Segundo as investigações, o empresário venceu a licitação para organizar o concurso e recebeu autorização para emitir os boletos de inscrição utilizando o CNPJ da própria empresa. A medida teria sido adotada para agilizar o processo, já que o tesoureiro da prefeitura estava em período de férias.
No entanto, de acordo com o Ministério Público, após receber os valores pagos pelos candidatos, o empresário não teria repassado a quantia aos cofres municipais, como havia sido acordado. A suspeita é de que o dinheiro tenha sido utilizado em benefício próprio, caracterizando o crime de apropriação indébita.
A denúncia foi recebida pelo Poder Judiciário, que determinou uma série de medidas cautelares para garantir o andamento do processo e preservar recursos que possam ser utilizados para ressarcir os cofres públicos caso haja condenação.
Determinações
Entre as determinações está a proibição de o empresário participar de licitações ou firmar contratos com órgãos públicos enquanto a ação tramita. A Justiça também autorizou o bloqueio de valores em contas bancárias, aplicações financeiras e outros ativos vinculados tanto ao CPF do investigado quanto ao CNPJ da empresa.

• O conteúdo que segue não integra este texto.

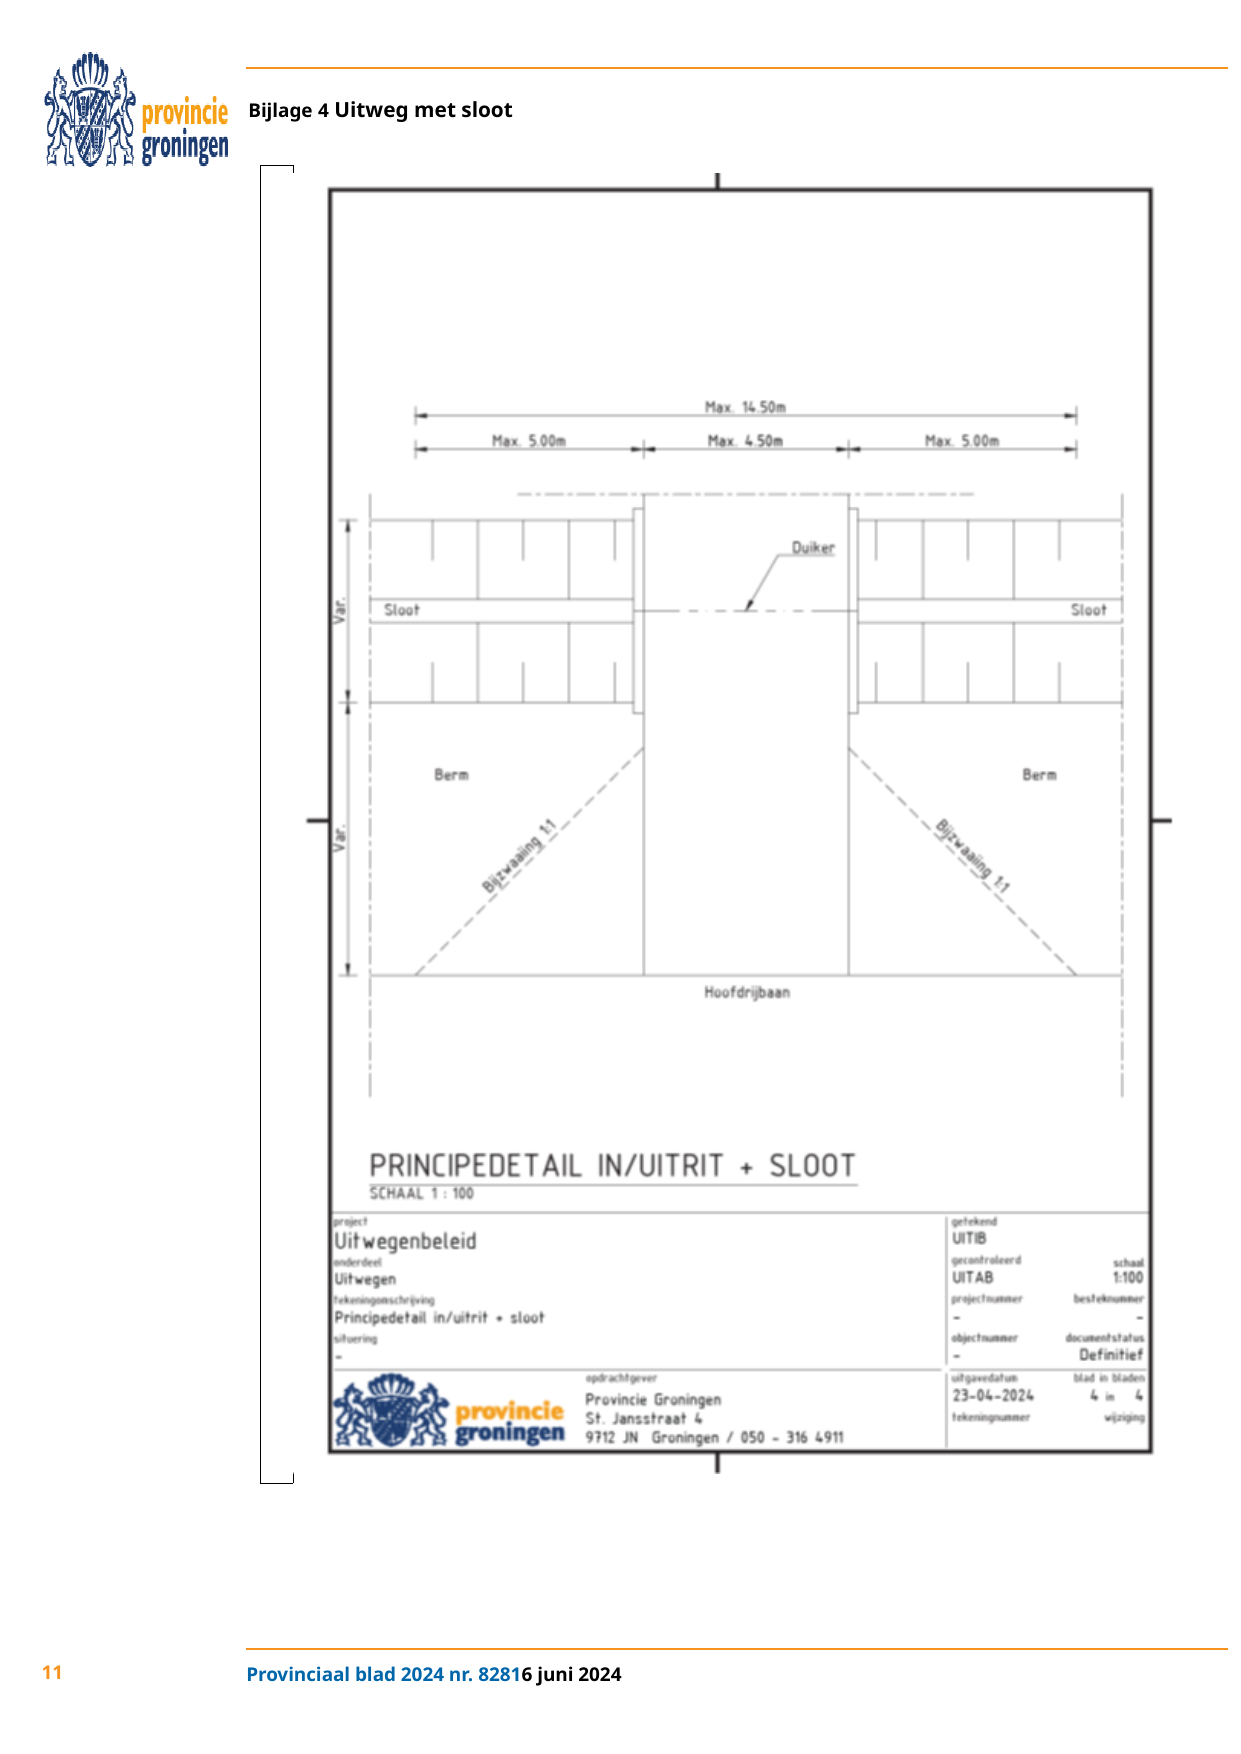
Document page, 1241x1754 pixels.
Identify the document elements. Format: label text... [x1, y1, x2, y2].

picture [268, 173, 1173, 1474]
picture [41, 47, 231, 172]
text Bijlage 4 Uitweg met sloot [248, 95, 1152, 123]
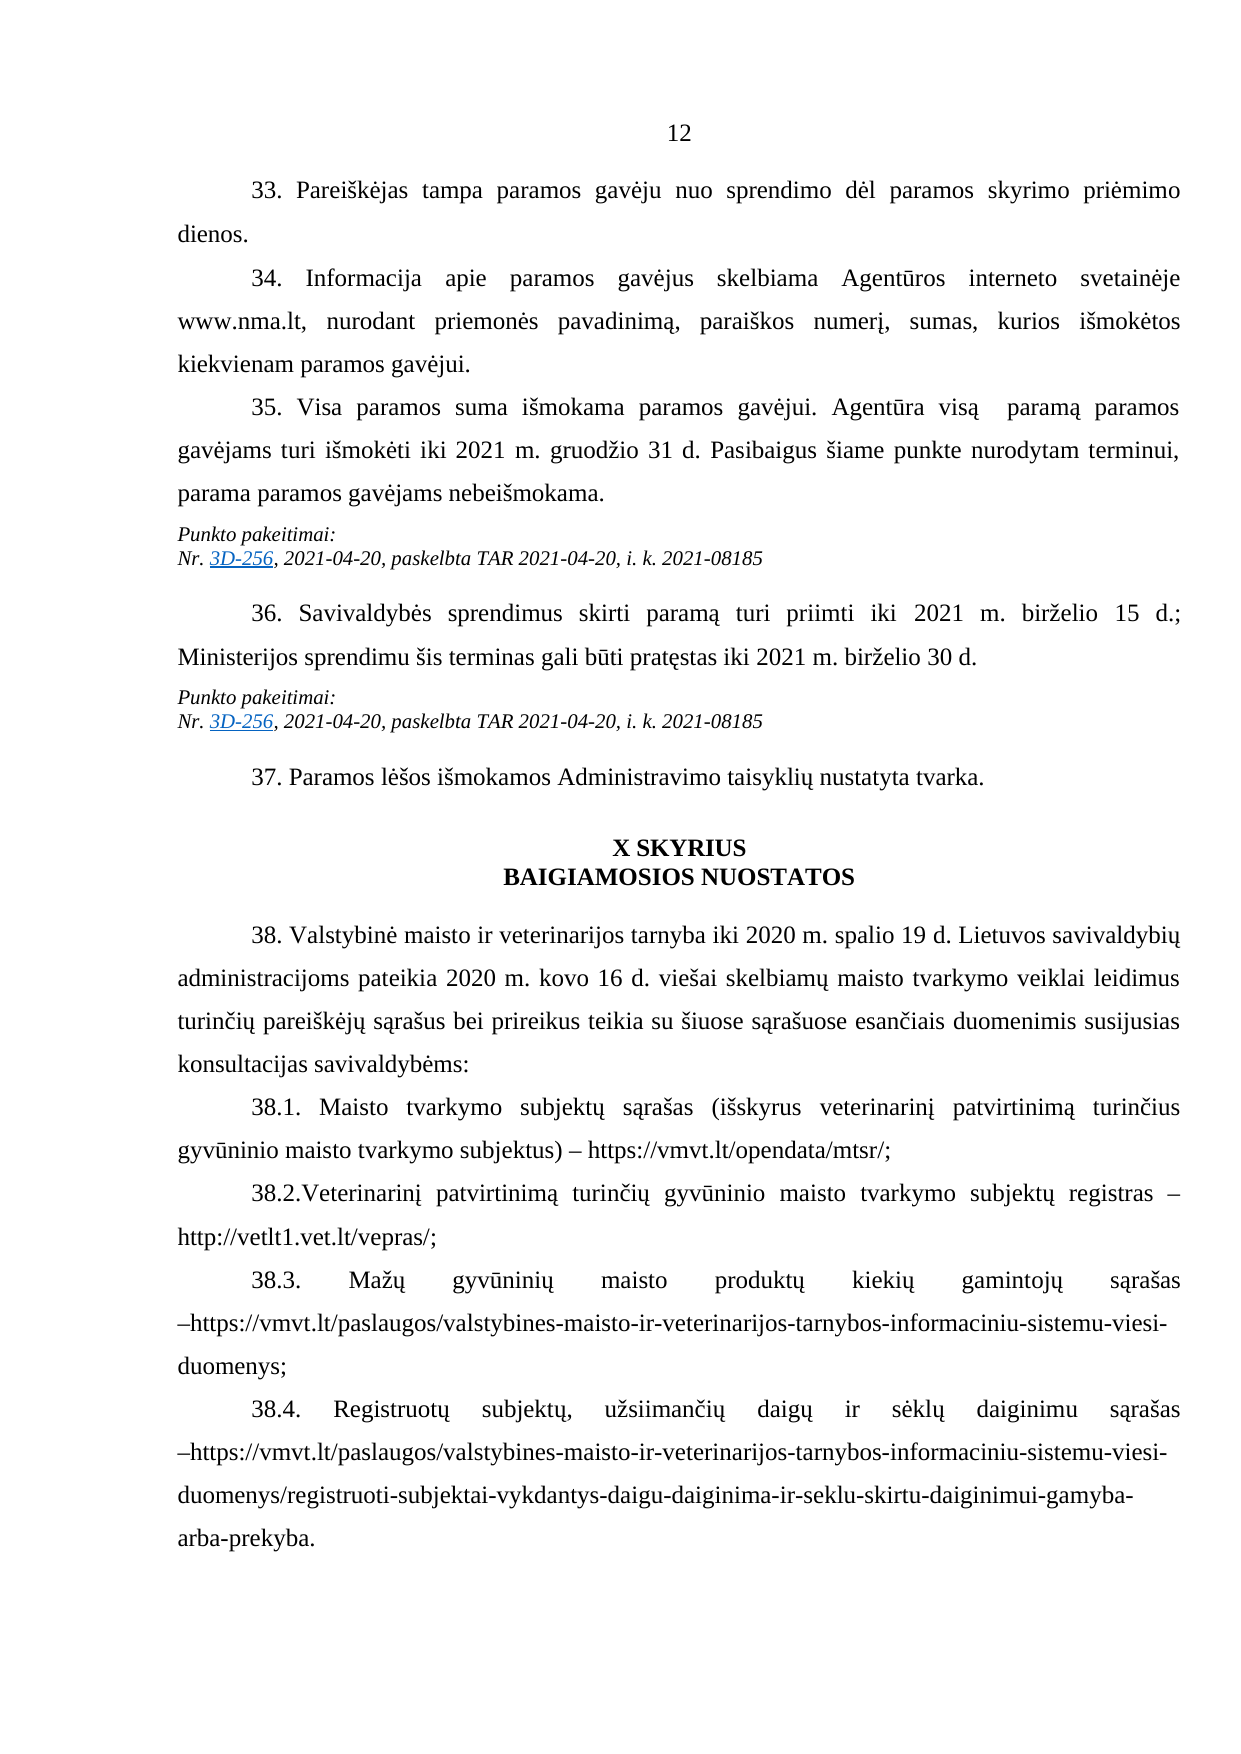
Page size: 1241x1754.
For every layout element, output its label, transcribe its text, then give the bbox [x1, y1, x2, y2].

text X SKYRIUS [177, 833, 1181, 862]
text 38.3. Mažų gyvūninių maisto produktų kiekių gamintojų sąrašas –https://vmvt.lt/paslaugos/valstybines-maisto-ir-veterinarijos-tarnybos-informaciniu-sistemu-viesi-duomenys; [177, 1265, 1181, 1380]
text Nr. 3D-256, 2021-04-20, paskelbta TAR 2021-04-20, i. k. 2021-08185 [177, 546, 1181, 570]
text 33. Pareiškėjas tampa paramos gavėju nuo sprendimo dėl paramos skyrimo priėmimo dienos. [177, 176, 1181, 248]
text Nr. 3D-256, 2021-04-20, paskelbta TAR 2021-04-20, i. k. 2021-08185 [177, 709, 1181, 733]
text 37. Paramos lėšos išmokamos Administravimo taisyklių nustatyta tvarka. [177, 762, 1181, 790]
text 34. Informacija apie paramos gavėjus skelbiama Agentūros interneto svetainėje www.nma.lt, nurodant priemonės pavadinimą, paraiškos numerį, sumas, kurios išmokėtos kiekvienam paramos gavėjui. [177, 263, 1181, 378]
text Punkto pakeitimai: [177, 522, 1181, 546]
text 36. Savivaldybės sprendimus skirti paramą turi priimti iki 2021 m. birželio 15 d.; Ministerijos sprendimu šis terminas gali būti pratęstas iki 2021 m. birželio 30 d. [177, 598, 1181, 670]
text BAIGIAMOSIOS NUOSTATOS [177, 862, 1181, 891]
text 35. Visa paramos suma išmokama paramos gavėjui. Agentūra visą paramą paramos gavėjams turi išmokėti iki 2021 m. gruodžio 31 d. Pasibaigus šiame punkte nurodytam terminui, parama paramos gavėjams nebeišmokama. [177, 392, 1181, 507]
text 38.2.Veterinarinį patvirtinimą turinčių gyvūninio maisto tvarkymo subjektų registras – http://vetlt1.vet.lt/vepras/; [177, 1178, 1181, 1250]
text 38.1. Maisto tvarkymo subjektų sąrašas (išskyrus veterinarinį patvirtinimą turinčius gyvūninio maisto tvarkymo subjektus) – https://vmvt.lt/opendata/mtsr/; [177, 1092, 1181, 1164]
text Punkto pakeitimai: [177, 685, 1181, 709]
text 38. Valstybinė maisto ir veterinarijos tarnyba iki 2020 m. spalio 19 d. Lietuvos savivaldybių administracijoms pateikia 2020 m. kovo 16 d. viešai skelbiamų maisto tvarkymo veiklai leidimus turinčių pareiškėjų sąrašus bei prireikus teikia su šiuose sąrašuose esančiais duomenimis susijusias konsultacijas savivaldybėms: [177, 920, 1181, 1078]
text 38.4. Registruotų subjektų, užsiimančių daigų ir sėklų daiginimu sąrašas –https://vmvt.lt/paslaugos/valstybines-maisto-ir-veterinarijos-tarnybos-informaciniu-sistemu-viesi-duomenys/registruoti-subjektai-vykdantys-daigu-daiginima-ir-seklu-skirtu-daiginimui-gamyba-arba-prekyba. [177, 1394, 1181, 1552]
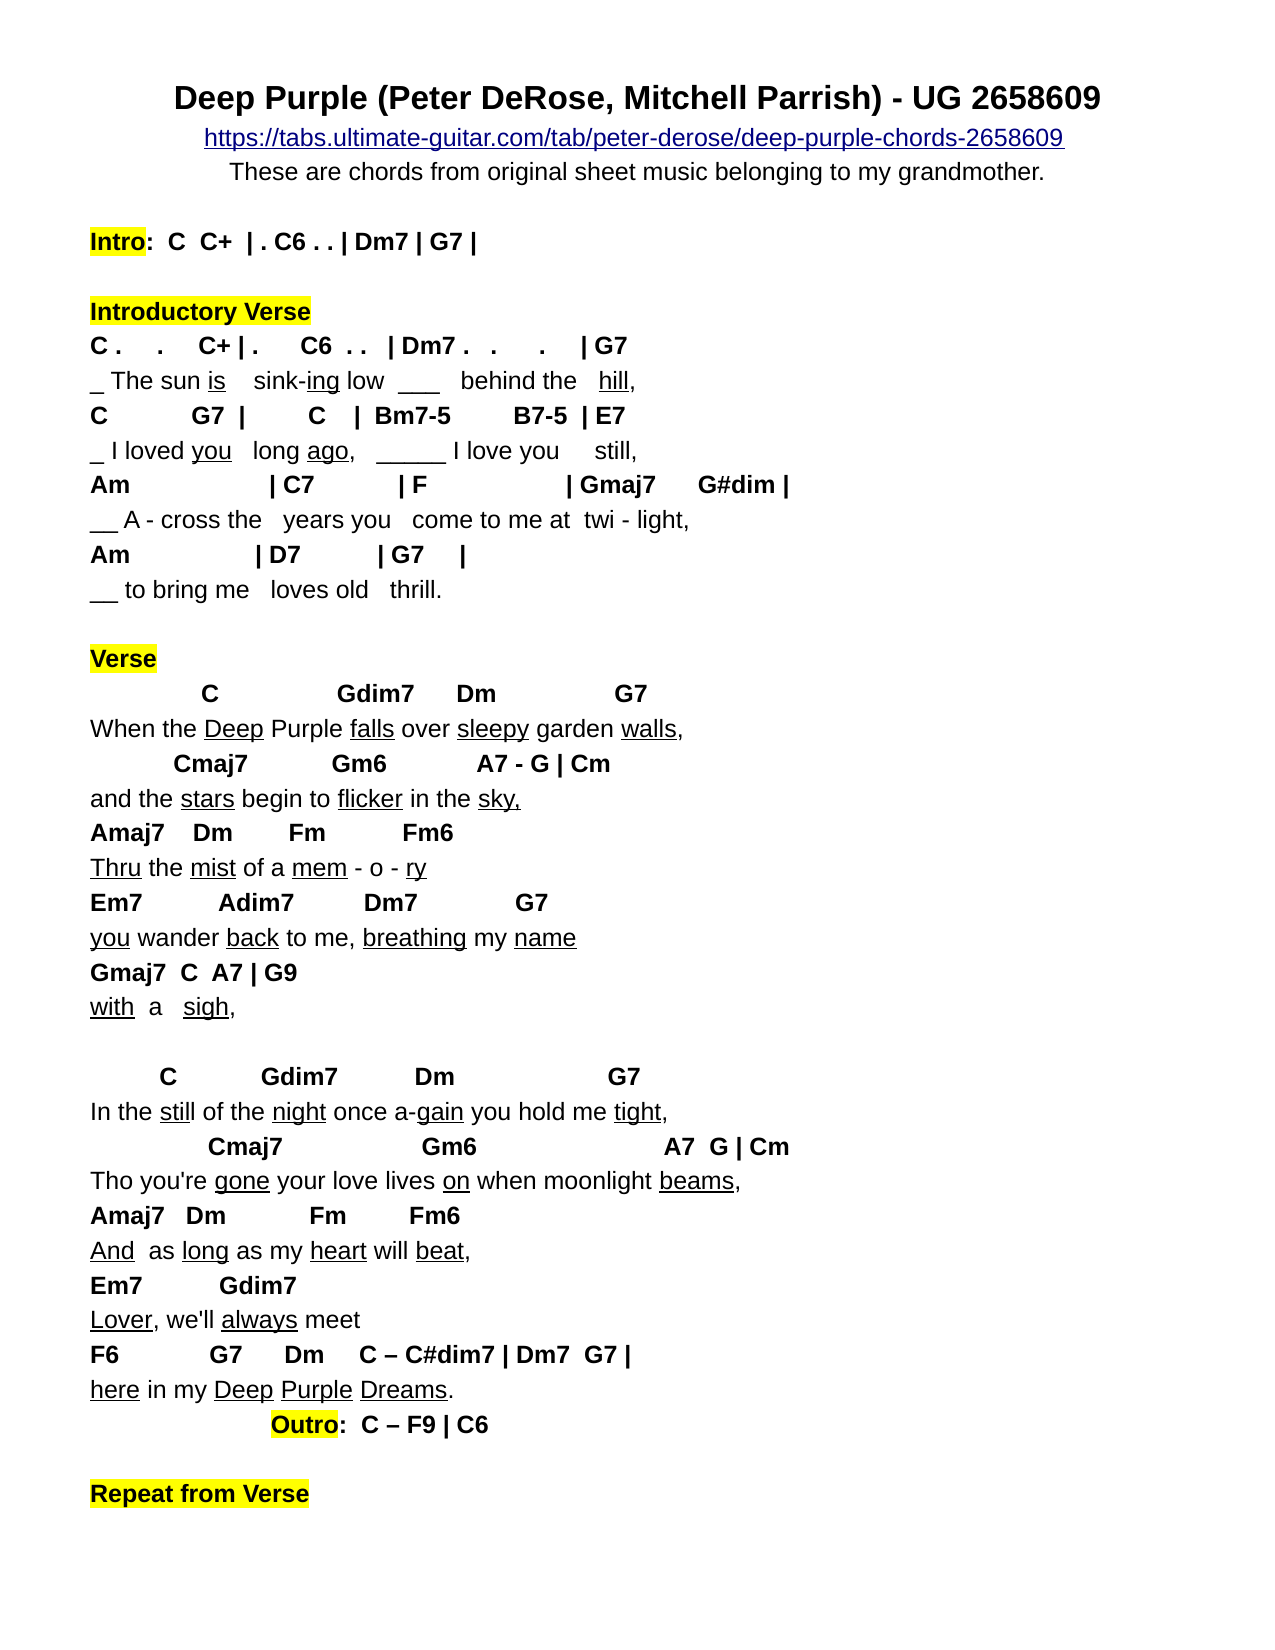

Caso os recursos encontrados não sejam suficientes para cobrir os R$ 80,4 mil supostamente desviados, a decisão prevê ainda o bloqueio de veículos e imóveis para assegurar uma eventual reparação ao município.
A promotora de Justiça Francieli Fiorin explicou que as medidas têm como principal objetivo impedir que bens sejam transferidos ou ocultados durante o andamento do processo, garantindo a possibilidade de ressarcimento ao erário caso a responsabilidade do réu seja confirmada ao final da ação.
O mérito da acusação ainda será analisado pela Justiça. Até lá, o empresário responderá ao processo criminal por apropriação indébita.